*EXERCISE BRIEF*. Look below and pull out each line with the word "Toyota".

*DATASET CONTENT*.
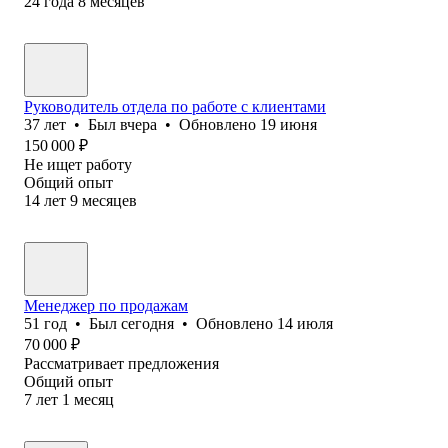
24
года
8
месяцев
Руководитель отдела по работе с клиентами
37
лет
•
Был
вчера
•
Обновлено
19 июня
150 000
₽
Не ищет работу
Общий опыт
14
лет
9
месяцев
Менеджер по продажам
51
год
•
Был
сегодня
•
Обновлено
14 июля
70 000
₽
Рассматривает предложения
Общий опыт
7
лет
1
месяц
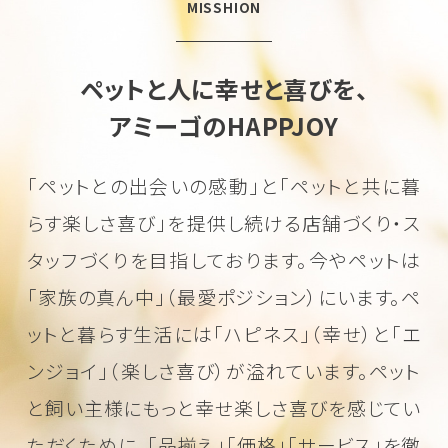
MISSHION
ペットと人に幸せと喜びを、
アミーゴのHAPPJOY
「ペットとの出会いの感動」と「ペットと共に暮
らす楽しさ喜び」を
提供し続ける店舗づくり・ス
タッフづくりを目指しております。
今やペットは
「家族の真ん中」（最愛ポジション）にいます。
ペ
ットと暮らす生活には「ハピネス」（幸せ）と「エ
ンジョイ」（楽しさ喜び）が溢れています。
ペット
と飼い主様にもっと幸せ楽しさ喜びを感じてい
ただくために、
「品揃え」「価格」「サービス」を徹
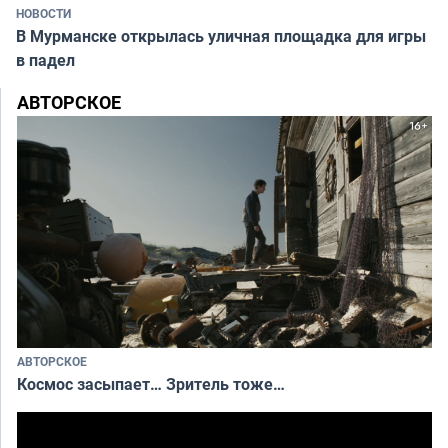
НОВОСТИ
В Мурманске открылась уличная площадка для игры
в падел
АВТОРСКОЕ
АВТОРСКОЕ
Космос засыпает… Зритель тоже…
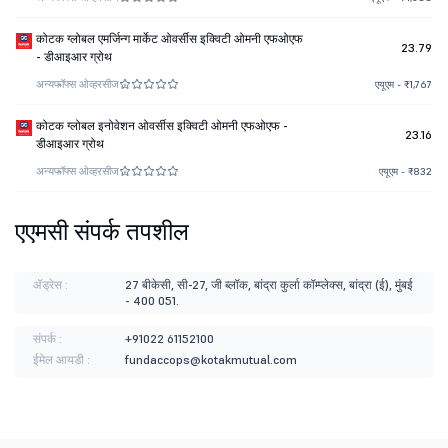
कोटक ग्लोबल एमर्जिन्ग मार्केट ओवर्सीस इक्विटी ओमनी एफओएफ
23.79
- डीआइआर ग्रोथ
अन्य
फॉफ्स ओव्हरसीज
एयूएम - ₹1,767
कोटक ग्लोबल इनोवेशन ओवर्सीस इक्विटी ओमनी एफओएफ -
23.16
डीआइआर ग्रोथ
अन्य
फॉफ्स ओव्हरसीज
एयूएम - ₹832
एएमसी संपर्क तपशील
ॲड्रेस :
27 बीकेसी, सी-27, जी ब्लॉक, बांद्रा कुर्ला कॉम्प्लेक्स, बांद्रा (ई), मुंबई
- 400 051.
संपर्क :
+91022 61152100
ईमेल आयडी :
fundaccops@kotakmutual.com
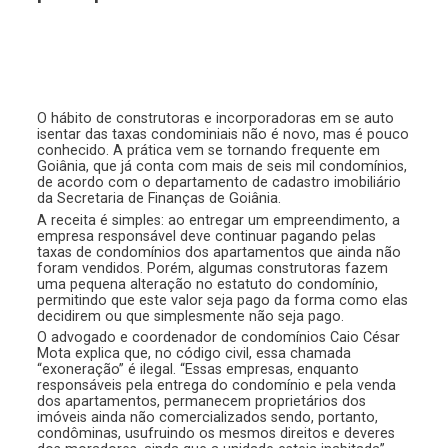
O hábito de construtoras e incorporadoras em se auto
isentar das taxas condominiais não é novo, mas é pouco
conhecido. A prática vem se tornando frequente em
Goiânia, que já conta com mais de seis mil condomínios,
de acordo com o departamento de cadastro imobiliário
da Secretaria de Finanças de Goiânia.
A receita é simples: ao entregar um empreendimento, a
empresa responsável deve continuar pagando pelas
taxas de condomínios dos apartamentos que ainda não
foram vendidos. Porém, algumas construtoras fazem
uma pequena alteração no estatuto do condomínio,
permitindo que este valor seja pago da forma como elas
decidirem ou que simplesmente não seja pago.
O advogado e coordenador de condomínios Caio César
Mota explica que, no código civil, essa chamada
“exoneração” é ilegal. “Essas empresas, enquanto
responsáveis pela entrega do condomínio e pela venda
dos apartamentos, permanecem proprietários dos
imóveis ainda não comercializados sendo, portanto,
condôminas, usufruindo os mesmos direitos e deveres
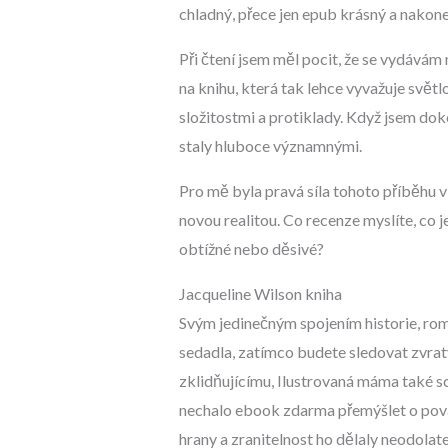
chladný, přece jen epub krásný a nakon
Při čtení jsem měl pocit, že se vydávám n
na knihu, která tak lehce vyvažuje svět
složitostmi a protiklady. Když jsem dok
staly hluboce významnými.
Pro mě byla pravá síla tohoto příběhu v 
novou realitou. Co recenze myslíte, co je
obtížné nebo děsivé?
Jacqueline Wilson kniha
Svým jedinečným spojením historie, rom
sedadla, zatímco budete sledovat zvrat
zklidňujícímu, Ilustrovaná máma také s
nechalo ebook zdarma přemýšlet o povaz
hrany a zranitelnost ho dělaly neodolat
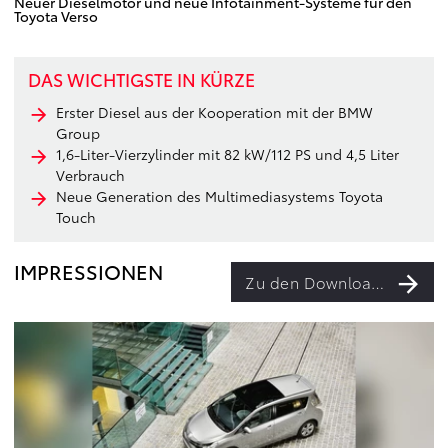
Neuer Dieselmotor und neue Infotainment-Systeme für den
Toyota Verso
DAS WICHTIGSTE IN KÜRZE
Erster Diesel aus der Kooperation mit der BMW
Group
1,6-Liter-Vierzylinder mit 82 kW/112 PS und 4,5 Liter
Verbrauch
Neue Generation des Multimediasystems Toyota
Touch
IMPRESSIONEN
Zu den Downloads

*WORKED SOLUTION*.
Toyota Verso
Neue Generation des Multimediasystems Toyota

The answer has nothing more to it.